## EXERCISE REQUIREMENTS
Repeat, without any change, the entries presented below.

## SOURCE MATERIAL
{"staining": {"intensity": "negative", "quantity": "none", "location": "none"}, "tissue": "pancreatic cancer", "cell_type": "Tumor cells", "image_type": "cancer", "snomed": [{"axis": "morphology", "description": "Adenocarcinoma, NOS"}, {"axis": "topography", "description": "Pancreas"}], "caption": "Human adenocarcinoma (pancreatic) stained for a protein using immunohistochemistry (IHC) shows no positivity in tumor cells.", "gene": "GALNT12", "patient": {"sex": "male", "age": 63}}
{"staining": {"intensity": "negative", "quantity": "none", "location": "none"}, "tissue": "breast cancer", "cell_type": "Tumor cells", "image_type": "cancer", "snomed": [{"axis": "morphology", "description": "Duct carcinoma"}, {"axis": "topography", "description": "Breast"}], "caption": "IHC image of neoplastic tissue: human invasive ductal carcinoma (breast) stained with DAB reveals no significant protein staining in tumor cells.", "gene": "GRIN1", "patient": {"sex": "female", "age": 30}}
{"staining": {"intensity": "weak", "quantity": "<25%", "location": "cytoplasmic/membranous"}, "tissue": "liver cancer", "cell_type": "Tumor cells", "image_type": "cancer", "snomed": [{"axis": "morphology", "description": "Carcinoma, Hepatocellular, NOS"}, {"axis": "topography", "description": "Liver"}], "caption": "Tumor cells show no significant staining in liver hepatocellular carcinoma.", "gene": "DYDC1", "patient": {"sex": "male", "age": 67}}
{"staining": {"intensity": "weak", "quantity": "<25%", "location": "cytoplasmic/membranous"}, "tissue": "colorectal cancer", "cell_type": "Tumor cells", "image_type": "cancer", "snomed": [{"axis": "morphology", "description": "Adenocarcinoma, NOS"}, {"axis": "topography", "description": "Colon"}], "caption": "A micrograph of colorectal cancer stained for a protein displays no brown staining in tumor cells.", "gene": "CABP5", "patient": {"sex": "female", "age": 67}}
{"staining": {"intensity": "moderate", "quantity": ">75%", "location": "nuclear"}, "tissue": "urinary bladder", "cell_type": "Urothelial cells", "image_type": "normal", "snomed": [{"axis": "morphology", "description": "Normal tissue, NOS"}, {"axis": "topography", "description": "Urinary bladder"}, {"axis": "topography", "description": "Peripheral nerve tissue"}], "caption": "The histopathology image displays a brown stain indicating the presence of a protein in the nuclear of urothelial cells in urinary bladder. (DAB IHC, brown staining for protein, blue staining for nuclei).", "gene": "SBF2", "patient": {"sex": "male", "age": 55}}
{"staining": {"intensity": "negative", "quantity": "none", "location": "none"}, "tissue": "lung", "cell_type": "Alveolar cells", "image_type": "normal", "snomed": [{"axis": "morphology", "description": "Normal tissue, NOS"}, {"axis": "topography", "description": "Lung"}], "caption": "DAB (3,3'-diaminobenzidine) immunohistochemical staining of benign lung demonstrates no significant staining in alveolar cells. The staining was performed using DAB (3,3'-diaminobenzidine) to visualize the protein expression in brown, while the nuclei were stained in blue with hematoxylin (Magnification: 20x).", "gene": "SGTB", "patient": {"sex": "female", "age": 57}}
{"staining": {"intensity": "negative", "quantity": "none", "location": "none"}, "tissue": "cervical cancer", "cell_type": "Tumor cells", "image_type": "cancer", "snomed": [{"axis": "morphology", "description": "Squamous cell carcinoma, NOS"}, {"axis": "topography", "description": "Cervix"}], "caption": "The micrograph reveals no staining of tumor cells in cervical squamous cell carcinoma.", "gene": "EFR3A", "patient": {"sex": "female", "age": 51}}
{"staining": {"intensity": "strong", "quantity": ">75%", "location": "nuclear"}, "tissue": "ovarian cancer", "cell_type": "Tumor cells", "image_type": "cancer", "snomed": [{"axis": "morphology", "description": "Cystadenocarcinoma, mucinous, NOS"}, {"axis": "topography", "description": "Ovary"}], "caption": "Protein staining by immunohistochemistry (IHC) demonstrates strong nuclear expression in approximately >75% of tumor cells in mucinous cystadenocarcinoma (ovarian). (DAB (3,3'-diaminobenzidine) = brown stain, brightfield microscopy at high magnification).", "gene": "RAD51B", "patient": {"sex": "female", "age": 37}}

## ANSWER SPACE
{"staining": {"intensity": "negative", "quantity": "none", "location": "none"}, "tissue": "pancreatic cancer", "cell_type": "Tumor cells", "image_type": "cancer", "snomed": [{"axis": "morphology", "description": "Adenocarcinoma, NOS"}, {"axis": "topography", "description": "Pancreas"}], "caption": "Human adenocarcinoma (pancreatic) stained for a protein using immunohistochemistry (IHC) shows no positivity in tumor cells.", "gene": "GALNT12", "patient": {"sex": "male", "age": 63}}
{"staining": {"intensity": "negative", "quantity": "none", "location": "none"}, "tissue": "breast cancer", "cell_type": "Tumor cells", "image_type": "cancer", "snomed": [{"axis": "morphology", "description": "Duct carcinoma"}, {"axis": "topography", "description": "Breast"}], "caption": "IHC image of neoplastic tissue: human invasive ductal carcinoma (breast) stained with DAB reveals no significant protein staining in tumor cells.", "gene": "GRIN1", "patient": {"sex": "female", "age": 30}}
{"staining": {"intensity": "weak", "quantity": "<25%", "location": "cytoplasmic/membranous"}, "tissue": "liver cancer", "cell_type": "Tumor cells", "image_type": "cancer", "snomed": [{"axis": "morphology", "description": "Carcinoma, Hepatocellular, NOS"}, {"axis": "topography", "description": "Liver"}], "caption": "Tumor cells show no significant staining in liver hepatocellular carcinoma.", "gene": "DYDC1", "patient": {"sex": "male", "age": 67}}
{"staining": {"intensity": "weak", "quantity": "<25%", "location": "cytoplasmic/membranous"}, "tissue": "colorectal cancer", "cell_type": "Tumor cells", "image_type": "cancer", "snomed": [{"axis": "morphology", "description": "Adenocarcinoma, NOS"}, {"axis": "topography", "description": "Colon"}], "caption": "A micrograph of colorectal cancer stained for a protein displays no brown staining in tumor cells.", "gene": "CABP5", "patient": {"sex": "female", "age": 67}}
{"staining": {"intensity": "moderate", "quantity": ">75%", "location": "nuclear"}, "tissue": "urinary bladder", "cell_type": "Urothelial cells", "image_type": "normal", "snomed": [{"axis": "morphology", "description": "Normal tissue, NOS"}, {"axis": "topography", "description": "Urinary bladder"}, {"axis": "topography", "description": "Peripheral nerve tissue"}], "caption": "The histopathology image displays a brown stain indicating the presence of a protein in the nuclear of urothelial cells in urinary bladder. (DAB IHC, brown staining for protein, blue staining for nuclei).", "gene": "SBF2", "patient": {"sex": "male", "age": 55}}
{"staining": {"intensity": "negative", "quantity": "none", "location": "none"}, "tissue": "lung", "cell_type": "Alveolar cells", "image_type": "normal", "snomed": [{"axis": "morphology", "description": "Normal tissue, NOS"}, {"axis": "topography", "description": "Lung"}], "caption": "DAB (3,3'-diaminobenzidine) immunohistochemical staining of benign lung demonstrates no significant staining in alveolar cells. The staining was performed using DAB (3,3'-diaminobenzidine) to visualize the protein expression in brown, while the nuclei were stained in blue with hematoxylin (Magnification: 20x).", "gene": "SGTB", "patient": {"sex": "female", "age": 57}}
{"staining": {"intensity": "negative", "quantity": "none", "location": "none"}, "tissue": "cervical cancer", "cell_type": "Tumor cells", "image_type": "cancer", "snomed": [{"axis": "morphology", "description": "Squamous cell carcinoma, NOS"}, {"axis": "topography", "description": "Cervix"}], "caption": "The micrograph reveals no staining of tumor cells in cervical squamous cell carcinoma.", "gene": "EFR3A", "patient": {"sex": "female", "age": 51}}
{"staining": {"intensity": "strong", "quantity": ">75%", "location": "nuclear"}, "tissue": "ovarian cancer", "cell_type": "Tumor cells", "image_type": "cancer", "snomed": [{"axis": "morphology", "description": "Cystadenocarcinoma, mucinous, NOS"}, {"axis": "topography", "description": "Ovary"}], "caption": "Protein staining by immunohistochemistry (IHC) demonstrates strong nuclear expression in approximately >75% of tumor cells in mucinous cystadenocarcinoma (ovarian). (DAB (3,3'-diaminobenzidine) = brown stain, brightfield microscopy at high magnification).", "gene": "RAD51B", "patient": {"sex": "female", "age": 37}}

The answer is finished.